## Document text
Guest Column | October 10, 2013

Partners, Vendors See Channel Conflict Differently

By Lawrence M. Walsh, president and CEO of The 2112 Group

Vendors acknowledge channel conflict is a persistent challenge in their partner relations, but they don’t nearly believe the problem is as severe as solutions providers, according to a new study by The 2112 Group.

In The 2112 Group’s Channel Perception: Vendors vs. Partners report, produced with the support of Business Solutions Magazine, solutions providers gave channel conflict a moderate rating of 5.66 on a 10-point scale. However, vendors’ channel executives answering the same question gave a relatively low rating of 3.75.

When the numbers are broken down further, 55 percent of solutions providers say channel conflict is moderate to high, where 59 percent of vendors see no conflict at all.

These divergent channel conflict perceptions are easy to reconcile. Solutions providers are the recipient, often not the source, of channel conflict. On a basic level, vendors create channel conflict when direct sales either intrudes on a partner’s account or sales opportunity with a direct pitch, or when competitive partners are brought into an opportunity. Solutions providers don’t perceive conflict as being unmanaged or terribly severe, but even rare incidents leave indelible marks.  

Why is there channel conflict in the first place, and why do vendors perceive conflict levels as being so low?

The answer is found in how the available reseller pool is perceived. Solutions providers are mixed on whether there are too many resellers in the channel. From their perspective, there’s a relatively healthy balance of solutions providers to cover the total addressable market. They run into peer-level competition, but it’s not persistent or taxing on their sales.

Vendors, on the other hand, are not as concerned about peer-level reseller competition. Their objective is selling more products as fast as possible in their assigned markets. Solutions providers, systems integrators, direct market resellers, managed services providers, and cloud service providers are conduits to market and customer relationship managers. And just like customers, vendors can’t have too many channel partners.

The arithmetic on vendor’s approach to market is simple: If the average channel partner has 25 customers, and the vendor recruits 1,000 reseller partners, it has a potential customer pool of 25,000. And if each of those customers spend $10,000, the gross sales top $250 million. In this equation, continual growth is driven by adding more partners to the channel network.

Not every vendor wants a thousand partners. In fact, many companies speak of wanting “the right partners,” which is code for dedicated resellers demonstrating alignment, loyalty, and productivity on a vendor’s behalf. Building and maintaining channels come with a high cost that goes beyond the margins surrendered to partners. Vendors must build support systems that provide partners with sales and marketing materials, logistics, sales and technical training, certifications, and accounting. And all this comes after the cost of recruitment, which can run into the tens of thousands of dollars.

By focusing on “the right partners,” or narrowcasting channels, vendors maximize their returns with a minimal cost of channel operations and support.

Unfortunately, narrowcasting channels doesn’t necessarily produce optimal results — and, neither do broad channels — which is why nearly all vendors maintain direct sales on some level. Even the most ardent channel-centric vendors that profess to have 100 percent indirect sales models and revenues will have direct relationships with customers on some level. The three main reasons: customer choice, coverage for the gaps the channel cannot address and, in many cases, to drive sales and fulfillment through the channel.

## Task brief
Proceed with the channel conflict column from its final sentence, writing what comes next.

[Stored dataset items]
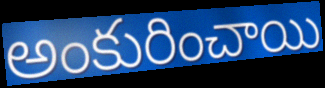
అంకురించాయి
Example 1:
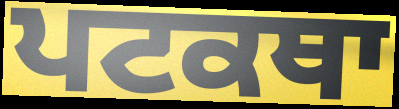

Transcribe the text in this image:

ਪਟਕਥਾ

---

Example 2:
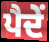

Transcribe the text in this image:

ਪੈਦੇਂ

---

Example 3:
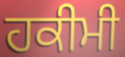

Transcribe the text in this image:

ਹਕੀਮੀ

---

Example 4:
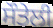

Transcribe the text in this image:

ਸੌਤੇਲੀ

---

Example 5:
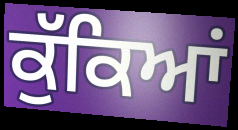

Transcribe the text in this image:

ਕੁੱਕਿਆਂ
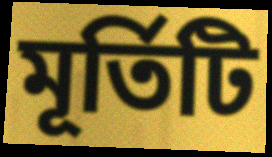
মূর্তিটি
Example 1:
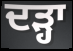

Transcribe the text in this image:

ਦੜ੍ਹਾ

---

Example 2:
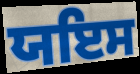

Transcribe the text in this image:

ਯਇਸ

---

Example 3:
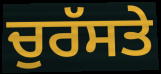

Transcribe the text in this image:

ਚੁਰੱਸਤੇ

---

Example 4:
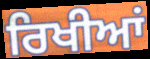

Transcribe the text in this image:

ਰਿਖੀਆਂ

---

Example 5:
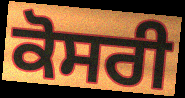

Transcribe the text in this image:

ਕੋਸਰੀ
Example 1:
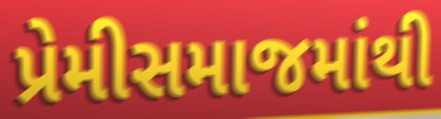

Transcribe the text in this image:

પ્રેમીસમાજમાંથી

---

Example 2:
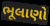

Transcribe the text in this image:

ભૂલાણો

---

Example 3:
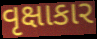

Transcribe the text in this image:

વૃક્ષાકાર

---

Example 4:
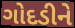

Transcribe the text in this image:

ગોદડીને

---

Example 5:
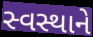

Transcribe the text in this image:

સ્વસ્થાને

--

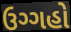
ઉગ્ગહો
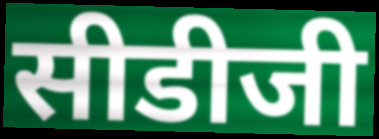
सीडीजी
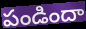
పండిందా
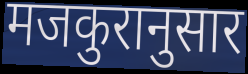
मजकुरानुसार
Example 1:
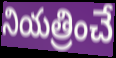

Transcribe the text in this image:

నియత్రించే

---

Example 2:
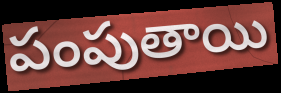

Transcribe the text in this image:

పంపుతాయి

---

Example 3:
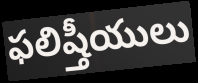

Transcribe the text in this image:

---

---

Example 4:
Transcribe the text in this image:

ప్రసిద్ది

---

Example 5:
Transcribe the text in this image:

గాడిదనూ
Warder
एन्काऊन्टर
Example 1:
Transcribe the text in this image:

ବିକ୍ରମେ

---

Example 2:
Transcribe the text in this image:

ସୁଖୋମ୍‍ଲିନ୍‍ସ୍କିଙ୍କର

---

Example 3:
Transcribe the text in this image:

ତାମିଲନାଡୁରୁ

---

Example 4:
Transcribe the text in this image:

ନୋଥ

## Answer for the task
The vendor motivation is simple in all cases: to drive unit sales. And many vendors perceive they have more control and better return on investment through direct sales. Channels exist because direct sales come with fixed and indirect costs that prevent scalability.

The byproduct of this diverse go-to-market and sales strategy is conflict, as channel partners will almost always perceive direct sales as a competitive threat. Vendors and their direct sales organizations do themselves no favors by intruding on partner opportunities, demanding account registrations, restricting product sales through the channel, and imposing steep certification requirements.

Vendors aren’t oblivious to the channel conflict issue. Vendors that don’t perceive any channel conflict would attribute the absence of a problem to the measures taken to manage conflict issues. Vendors use various techniques for regulating conflict, such as rules of engagement that define the relationship and parameters of direct and indirect sales, teaming agreements and business plans.

The most popular channel conflict management tool is deal registration. Nearly every vendor with an established, sizable channel program uses deal registration, which protects sales opportunity logged by partners from encroachment by direct and peer-level competition. Vendors and solutions providers give nearly equal middling ratings to the effectiveness of deal registration programs. Slightly more than one-half of the vendors and solutions providers participating in the 2112 study say deal registration is effective in controlling channel conflict and protecting partner sales opportunities.

Deal registration is seen as a necessary evil. While only moderately effective at managing channel conflict, deal registration is necessary for protecting many of their opportunities, according to solutions providers. Moreover, vendors often offer incentives, such as increased margins and rebates, for registering sales opportunities.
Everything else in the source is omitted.